This blog post was written by Autumn, one of our previous volunteers at the archive of the Royal College of Obstetricians and Gynaecologists.
This is the month in which British nurse Edith Cavell was executed by the German authorities for helping about 200 allied soldiers to escape from Brussels to neutral Holland. The November 1915 issue of Nursing Notes published an obituary, which we will be looking at in a future post.
This issue, however, concerns itself with lives just beginning. It features maternity centres, a newborn survivor of an air raid and the second half of a lengthy review of a 17th century book for midwives.

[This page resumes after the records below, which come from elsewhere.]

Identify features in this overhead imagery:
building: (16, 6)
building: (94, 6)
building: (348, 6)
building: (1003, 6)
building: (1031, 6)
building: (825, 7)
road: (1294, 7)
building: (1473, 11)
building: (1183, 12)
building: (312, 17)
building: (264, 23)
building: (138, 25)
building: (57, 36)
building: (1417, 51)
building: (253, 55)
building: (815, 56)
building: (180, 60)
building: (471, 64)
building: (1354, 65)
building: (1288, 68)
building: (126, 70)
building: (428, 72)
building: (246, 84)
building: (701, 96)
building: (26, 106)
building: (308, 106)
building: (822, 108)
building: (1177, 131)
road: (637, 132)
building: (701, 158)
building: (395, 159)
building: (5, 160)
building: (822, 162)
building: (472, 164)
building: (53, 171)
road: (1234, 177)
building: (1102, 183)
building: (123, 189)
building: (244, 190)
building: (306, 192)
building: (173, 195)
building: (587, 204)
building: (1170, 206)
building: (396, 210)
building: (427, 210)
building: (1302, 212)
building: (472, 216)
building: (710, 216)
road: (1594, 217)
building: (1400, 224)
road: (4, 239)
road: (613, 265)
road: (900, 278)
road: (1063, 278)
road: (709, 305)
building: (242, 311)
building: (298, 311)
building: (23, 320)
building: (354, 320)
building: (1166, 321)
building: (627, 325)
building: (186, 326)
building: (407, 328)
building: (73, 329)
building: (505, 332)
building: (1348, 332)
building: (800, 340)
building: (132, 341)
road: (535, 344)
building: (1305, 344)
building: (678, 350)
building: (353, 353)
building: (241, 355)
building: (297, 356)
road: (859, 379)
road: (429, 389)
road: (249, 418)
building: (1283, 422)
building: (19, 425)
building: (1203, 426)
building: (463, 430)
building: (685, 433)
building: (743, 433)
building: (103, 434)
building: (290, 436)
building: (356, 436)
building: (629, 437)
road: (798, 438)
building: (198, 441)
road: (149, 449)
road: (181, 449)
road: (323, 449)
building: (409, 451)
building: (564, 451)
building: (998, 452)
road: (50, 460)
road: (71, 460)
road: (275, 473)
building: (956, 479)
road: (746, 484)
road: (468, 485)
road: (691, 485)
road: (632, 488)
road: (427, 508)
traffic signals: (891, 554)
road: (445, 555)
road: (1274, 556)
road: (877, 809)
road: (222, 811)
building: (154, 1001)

According to the leading article, “The Relation of Midwives to Maternity Centres”, midwives can support these health centres’ efforts to reduce infant mortality rates by contributing to the ante-natal well-being of mother and child. The maternity centres, in turn, raise awareness of the importance of midwifery. They also make patients aware of the midwife’s services as an alternative to treatment from a doctor. By being involved in the centres, midwives can keep up to date with the latest thinking and research in their field. The article happily concludes that midwives and maternity centre workers alike are beginning to realise that working together would be mutually beneficial.
In “A Baby the Germans Couldn’t Kill”, a midwife writes in to share the astonishing story of a patient, her husband and their newborn baby all surviving being gassed by a bomb during an air raid on London.
This issue features the conclusion of an in-depth review of The English Midwife by Thomas Raynalde, the first half of the review having appeared in the previous issue. The English Midwife was published in 1682 and it shows! As the reviewer Olive Haydon puts it, the book’s advice to midwives on how to care for pregnant women is “decidedly curious”. The article quotes several of the book’s instructions and suggested remedies, including drinking a mix of powdered earthworms and barley water to stimulate breast milk secretion.
Alongside these pieces specifically focused on mother and child are a couple of features that focus more on the midwife as an educator and role model in wartime society. “The Educative Influence of the Midwife” reflects on the midwife’s ability and duty to educate the lower classes on financial management due to her influence on new parents of all classes. The Midwives’ Total Abstinence War League, as heralded by the leading article in the May 1915 issue, is still going strong. In fact the contents page tells us this is the last issue in which we’ll see correspondence about the League, not because there aren’t enough letters being sent in but because there are too many and they’re taking up too much space in the journal. The correspondence published in this issue includes both letters that are for midwives’ abstinence and those that are against it.
Meanwhile the Midwives’ Institute treasurer, Rosalind Paget, is as much on the warpath (no pun intended) as she had been in May. This time she’s reminding Nursing Notes subscribers to pay their subscriptions on time or at least to let her know if they can’t afford to pay right now or are giving up their subscriptions.
Quite frankly, Miss Paget is making it seem like being treasurer of the Institute was one of the most exasperating jobs of the war!